If you are in technology world, specifically in the e-commerce world or in a business that processes credit card transactions, by now, you would know what PCI-DSS is. It stands for Payment Card Industry Data Security Standard and refers to a compliance mandate that Credit Card companies including Visa, MasterCard and American Express require companies to conform to.
As part of PCI Compliance, companies processing credit card transactions are required to conduct periodic assessments by third party qualified security assessors .
A little bit of history on what brought about PCI-DSS. You must have already seen and heard about all the security breaches in companies where customer credit card information is compromised. As we firmly entrench ourselves in electronic commerce, we keep dishing out our credit cards to all the mom-and-pop shops without regard to how they manage that information and secure it. Credit Card scams have amounted to 10s of millions of dollars in both the fraudulent charges and lawsuits by people effected by the breach .
Most credit card companies have policies around disputing the erroneous charges on your card and identity theft insurance. The financial impact of a credit card theft could be reversed, the trauma that people go through repairing possible credit rating, cleaning up the credit history etc is unrepairable. While software that is used to transact and store the credit card and other personal information were supposed to take care of it failed to do so miserably. That forced Visa, MasterCard, American Express and Discover to come up with the mandate for companies to abide by and protect customer information with stiff penalties for any mishaps.

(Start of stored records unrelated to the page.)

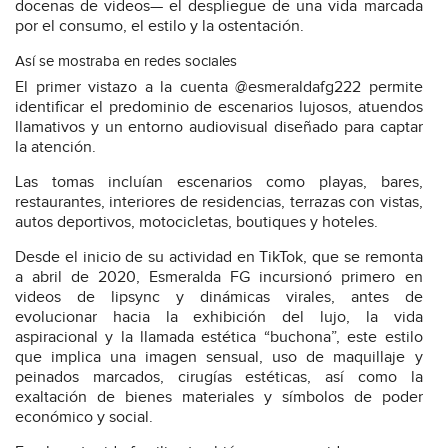
docenas de videos— el despliegue de una vida marcada
por el consumo, el estilo y la ostentación.
Así se mostraba en redes sociales
El primer vistazo a la cuenta @esmeraldafg222 permite
identificar el predominio de escenarios lujosos, atuendos
llamativos y un entorno audiovisual diseñado para captar
la atención.
Las tomas incluían escenarios como playas, bares,
restaurantes, interiores de residencias, terrazas con vistas,
autos deportivos, motocicletas, boutiques y hoteles.
Desde el inicio de su actividad en TikTok, que se remonta
a abril de 2020, Esmeralda FG incursionó primero en
videos de lipsync y dinámicas virales, antes de
evolucionar hacia la exhibición del lujo, la vida
aspiracional y la llamada estética “buchona”, este estilo
que implica una imagen sensual, uso de maquillaje y
peinados marcados, cirugías estéticas, así como la
exaltación de bienes materiales y símbolos de poder
económico y social.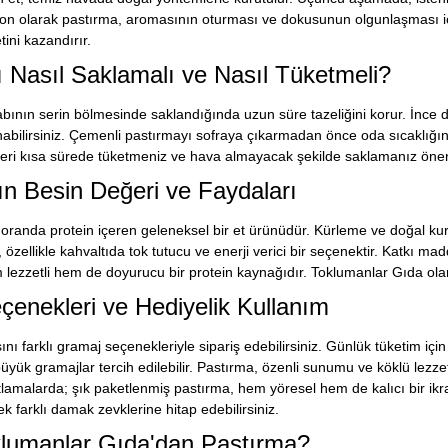
Son olarak pastırma, aromasının oturması ve dokusunun olgunlaşması iç
ini kazandırır.
 Nasıl Saklamalı ve Nasıl Tüketmeli?
bının serin bölmesinde saklandığında uzun süre tazeliğini korur. İnce d
abilirsiniz. Çemenli pastırmayı sofraya çıkarmadan önce oda sıcaklığ
nleri kısa sürede tüketmeniz ve hava almayacak şekilde saklamanız öneri
n Besin Değeri ve Faydaları
oranda protein içeren geleneksel bir et ürünüdür. Kürleme ve doğal ku
, özellikle kahvaltıda tok tutucu ve enerji verici bir seçenektir. Katkı 
m lezzetli hem de doyurucu bir protein kaynağıdır. Toklumanlar Gıda ola
enekleri ve Hediyelik Kullanım
nı farklı gramaj seçenekleriyle sipariş edebilirsiniz. Günlük tüketim içi
üyük gramajlar tercih edilebilir. Pastırma, özenli sunumu ve köklü lezze
utlamalarda; şık paketlenmiş pastırma, hem yöresel hem de kalıcı bir ik
k farklı damak zevklerine hitap edebilirsiniz.
lumanlar Gıda'dan Pastırma?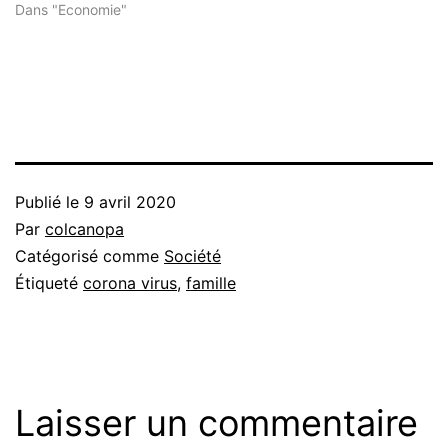
Dans "Economie"
Publié le
9 avril 2020
Par
colcanopa
Catégorisé comme
Société
Étiqueté
corona virus
,
famille
Laisser un commentaire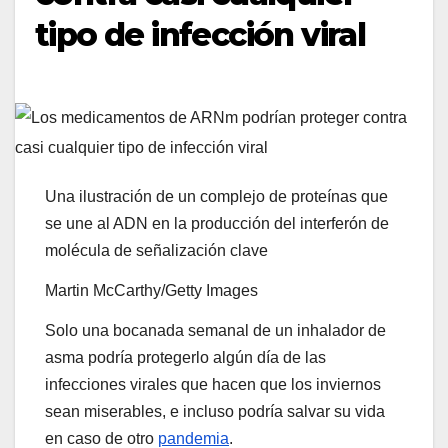
tipo de infección viral
Una ilustración de un complejo de proteínas que
se une al ADN en la producción del interferón de
molécula de señalización clave
Martin McCarthy/Getty Images
Solo una bocanada semanal de un inhalador de
asma podría protegerlo algún día de las
infecciones virales que hacen que los inviernos
sean miserables, e incluso podría salvar su vida
en caso de otro
pandemia
.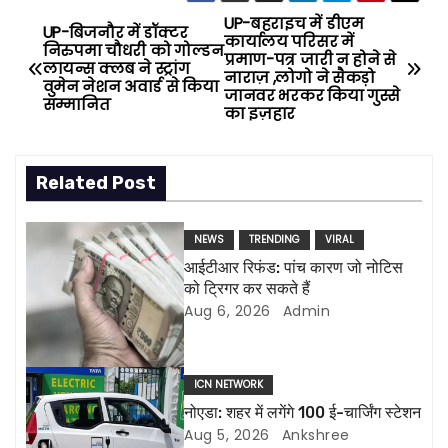
UP-बहराइच में डीएम
P
UP-बिजनौर में डॉक्टर
कार्यालय परिसर में
निरुपमा चौधरी को गोल्डन
प्रमाण-पत्र जारी न होने से
o
लायन्स क्लब ने स्ट्रांग
नाराज़ ,लोगो ने सैकड़ो
वुमेन नेशन अवार्ड से किया
जानवर भरकर किया गुस्से
सम्मानित
s
का इज़हार
t
Related Post
n
a
NEWS
TRENDING
VIRAL
आईटीआर रिफंड: पांच कारण जो नोटिस
v
को ट्रिगर कर सकते हैं
Aug 6, 2026
Admin
i
g
ICN NETWORK
a
नोएडा: शहर में लगेंगे 100 ई-चार्जिंग स्टेशन
Aug 5, 2026
Ankshree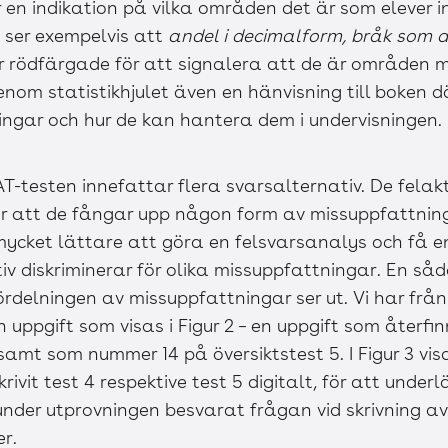
ger en indikation på vilka områden det är som elever i
Vi ser exempelvis att
andel i decimalform, bråk som 
r rödfärgade för att signalera att de är områden m
genom statistikhjulet även en hänvisning till boken 
ngar och hur de kan hantera dem i undervisningen.
AT-testen innefattar flera svarsalternativ. De felak
r att de fångar upp någon form av missuppfattnin
 mycket lättare att göra en felsvarsanalys och få en
tiv diskriminerar för olika missuppfattningar. En s
ördelningen av missuppfattningar ser ut. Vi har frå
 uppgift som visas i Figur 2 – en uppgift som åter
 samt som nummer 14 på översiktstest 5. I Figur 3 visa
rivit test 4 respektive test 5 digitalt, för att under
der utprovningen besvarat frågan vid skrivning av 
er.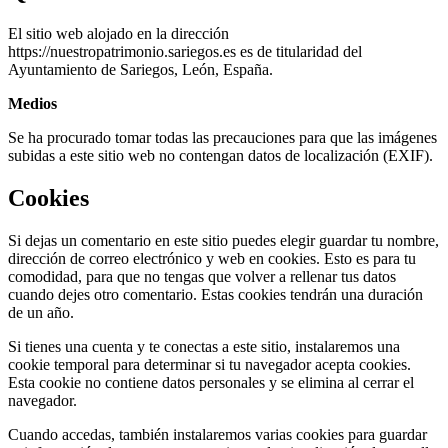
El sitio web alojado en la dirección
https://nuestropatrimonio.sariegos.es es de titularidad del
Ayuntamiento de Sariegos, León, España.
Medios
Se ha procurado tomar todas las precauciones para que las imágenes
subidas a este sitio web no contengan datos de localización (EXIF).
Cookies
Si dejas un comentario en este sitio puedes elegir guardar tu nombre,
dirección de correo electrónico y web en cookies. Esto es para tu
comodidad, para que no tengas que volver a rellenar tus datos
cuando dejes otro comentario. Estas cookies tendrán una duración
de un año.
Si tienes una cuenta y te conectas a este sitio, instalaremos una
cookie temporal para determinar si tu navegador acepta cookies.
Esta cookie no contiene datos personales y se elimina al cerrar el
navegador.
Cuando accedas, también instalaremos varias cookies para guardar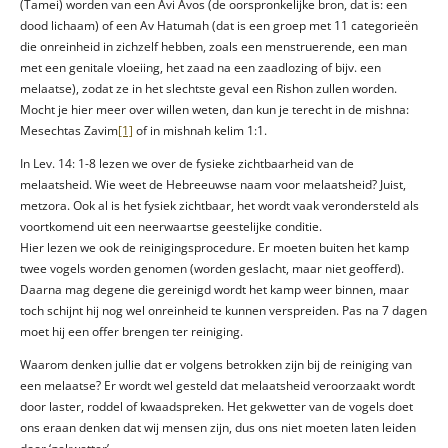
(Tamei) worden van een Avi Avos (de oorspronkelijke bron, dat is: een
dood lichaam) of een Av Hatumah (dat is een groep met 11 categorieën
die onreinheid in zichzelf hebben, zoals een menstruerende, een man
met een genitale vloeiing, het zaad na een zaadlozing of bijv. een
melaatse), zodat ze in het slechtste geval een Rishon zullen worden.
Mocht je hier meer over willen weten, dan kun je terecht in de mishna:
Mesechtas Zavim
[1]
of in mishnah kelim 1:1.
In Lev. 14: 1-8 lezen we over de fysieke zichtbaarheid van de
melaatsheid. Wie weet de Hebreeuwse naam voor melaatsheid? Juist,
metzora. Ook al is het fysiek zichtbaar, het wordt vaak verondersteld als
voortkomend uit een neerwaartse geestelijke conditie.
Hier lezen we ook de reinigingsprocedure. Er moeten buiten het kamp
twee vogels worden genomen (worden geslacht, maar niet geofferd).
Daarna mag degene die gereinigd wordt het kamp weer binnen, maar
toch schijnt hij nog wel onreinheid te kunnen verspreiden. Pas na 7 dagen
moet hij een offer brengen ter reiniging.
Waarom denken jullie dat er volgens betrokken zijn bij de reiniging van
een melaatse? Er wordt wel gesteld dat melaatsheid veroorzaakt wordt
door laster, roddel of kwaadspreken. Het gekwetter van de vogels doet
ons eraan denken dat wij mensen zijn, dus ons niet moeten laten leiden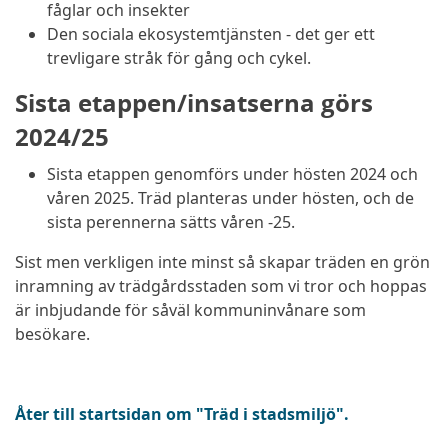
fåglar och insekter
Den sociala ekosystemtjänsten - det ger ett
trevligare stråk för gång och cykel.
Sista etappen/insatserna görs
2024/25
Sista etappen genomförs under hösten 2024 och
våren 2025. Träd planteras under hösten, och de
sista perennerna sätts våren -25.
Sist men verkligen inte minst så skapar träden en grön
inramning av trädgårdsstaden som vi tror och hoppas
är inbjudande för såväl kommuninvånare som
besökare.
Åter till startsidan om "Träd i stadsmiljö".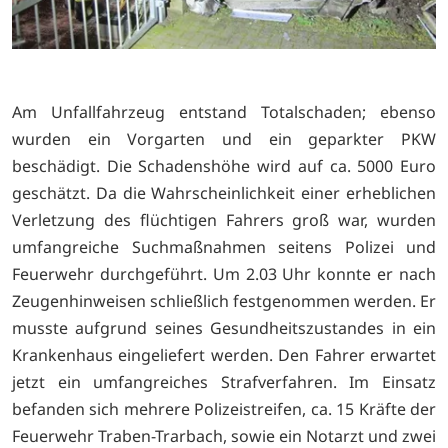
Am Unfallfahrzeug entstand Totalschaden; ebenso
wurden ein Vorgarten und ein geparkter PKW
beschädigt. Die Schadenshöhe wird auf ca. 5000 Euro
geschätzt. Da die Wahrscheinlichkeit einer erheblichen
Verletzung des flüchtigen Fahrers groß war, wurden
umfangreiche Suchmaßnahmen seitens Polizei und
Feuerwehr durchgeführt. Um 2.03 Uhr konnte er nach
Zeugenhinweisen schließlich festgenommen werden. Er
musste aufgrund seines Gesundheitszustandes in ein
Krankenhaus eingeliefert werden. Den Fahrer erwartet
jetzt ein umfangreiches Strafverfahren. Im Einsatz
befanden sich mehrere Polizeistreifen, ca. 15 Kräfte der
Feuerwehr Traben-Trarbach, sowie ein Notarzt und zwei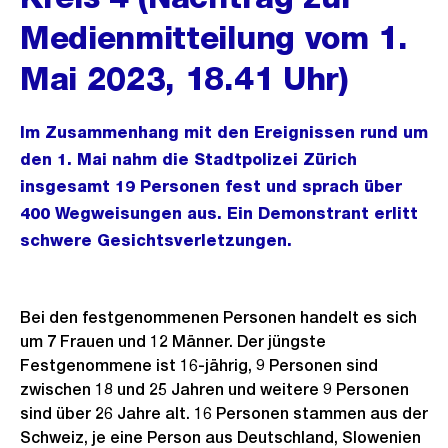
Medienmitteilung vom 1.
Mai 2023, 18.41 Uhr)
Im Zusammenhang mit den Ereignissen rund um
den 1. Mai nahm die Stadtpolizei Zürich
insgesamt 19 Personen fest und sprach über
400 Wegweisungen aus. Ein Demonstrant erlitt
schwere Gesichtsverletzungen.
Bei den festgenommenen Personen handelt es sich
um 7 Frauen und 12 Männer. Der jüngste
Festgenommene ist 16-jährig, 9 Personen sind
zwischen 18 und 25 Jahren und weitere 9 Personen
sind über 26 Jahre alt. 16 Personen stammen aus der
Schweiz, je eine Person aus Deutschland, Slowenien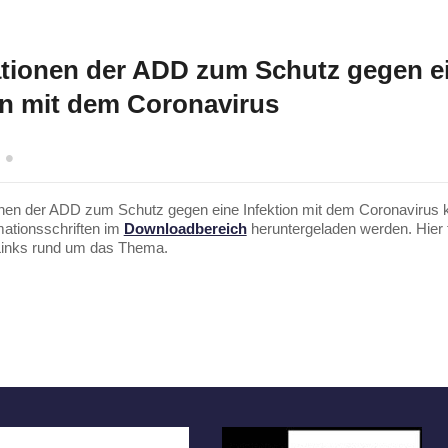
tionen der ADD zum Schutz gegen e
on mit dem Coronavirus
onen der ADD zum Schutz gegen eine Infektion mit dem Coronavirus 
mationsschriften im
Downloadbereich
heruntergeladen werden. Hier 
Links rund um das Thema.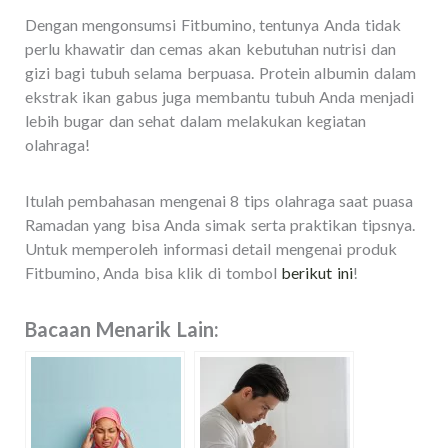
Dengan mengonsumsi Fitbumino, tentunya Anda tidak
perlu khawatir dan cemas akan kebutuhan nutrisi dan
gizi bagi tubuh selama berpuasa. Protein albumin dalam
ekstrak ikan gabus juga membantu tubuh Anda menjadi
lebih bugar dan sehat dalam melakukan kegiatan
olahraga!
Itulah pembahasan mengenai 8 tips olahraga saat puasa
Ramadan yang bisa Anda simak serta praktikan tipsnya.
Untuk memperoleh informasi detail mengenai produk
Fitbumino, Anda bisa klik di tombol
berikut ini
!
Bacaan Menarik Lain: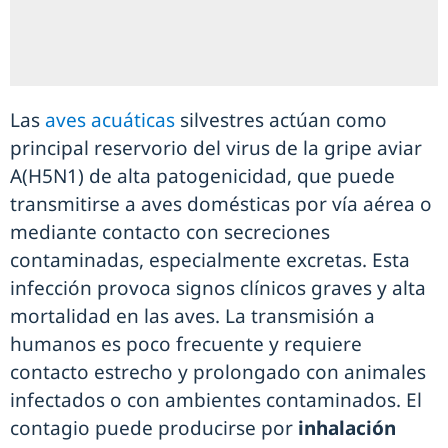
Las
aves acuáticas
silvestres actúan como
principal reservorio del virus de la gripe aviar
A(H5N1) de alta patogenicidad, que puede
transmitirse a aves domésticas por vía aérea o
mediante contacto con secreciones
contaminadas, especialmente excretas. Esta
infección provoca signos clínicos graves y alta
mortalidad en las aves. La transmisión a
humanos es poco frecuente y requiere
contacto estrecho y prolongado con animales
infectados o con ambientes contaminados. El
contagio puede producirse por
inhalación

By requiring the merchants to comply with their guidelines, the mandate indirectly forced software companies and IT organizations to address the issues at their end as well.
The merchants now have more than one reason for complying
- Financial penalties are stiff – ranging from 250K to millions.
- The damage to the brand reputation of companies and resulting loss of business.
- Increased Insurance, Lawsuits
- Increased Audit expenses subsequent to a breach
Now onto the applications that manage credit card information. Oracle E-Business Suite (as I am sure SAP too) has implemented features to address the deficiencies in its credit card management features to ensure that the information is protected and released a patch – check the Metalink Note 338756.1 (requires Oracle support login)
Now for you IT folks out there, managing Oracle E-Business Suite, if you are getting scrutinized around PCI DSS, here are some of the things you should be looking into. As you probably guessed it by now, majority of the breaches happen from the within.
- Ensure that all the seeded accounts that come with EBS that are no longer needed are disabled.
- Keep track of all the users with access to the credit card information through the application and audit each time the information is accessed and account for them.
- Regulate, Monitor and audit the database access to the credit card tables
- Ensure credit card information display on the application, in reports are masked and in cases it is absolutely needed, only last 4 digits are displayed.
- Ensure any log files that might be generated as part of the transaction involving credit card are secured, purged.
- Ensure the database backup policies and access control on the backups are regulated.
- Maintain audit trail of any updates to the credit card information.
- In case your company does not have (most companies do), place the application across the firewall
- Ensure that the credit card information transmitted during verification is sent encrypted.
- Some of the other things the PCI guideline explicitly requires are updated virus protection, adaware program detection and removal etc.
- And most important of all, make sure you are upto date on any critical patches released by Oracle (and other vendors) around credit card information management. Chances are someone else effected by a loophole has reported the same and the vendor has created a remedial patch.
If you are going to have a PCI Audit here are some things you would need.
- Document and capture the entire data flow diagram of credit card data. The systems, the networks, log files. Along with various points in the flow capture who gets access to those. Make sure you include your redundancy/fail-over systems as well. As things change over time in terms of the components on your IT infrastructure make sure you incorporate that into the data flow diagram.
- Document the backup and recovery process and how that touches the credit card data. Include the people who have access to those.
- Any compliance certification does not automatically make you protected. It is a point-in-time assessment. Compliance is a perpetual thing.
- If your audit is annual, schedule your own audits quarterly to make sure things have not drifted and your are not exposed.
Note: As you can see this information is not just useful for the audit, you will need it to better govern the information or in case of a breach.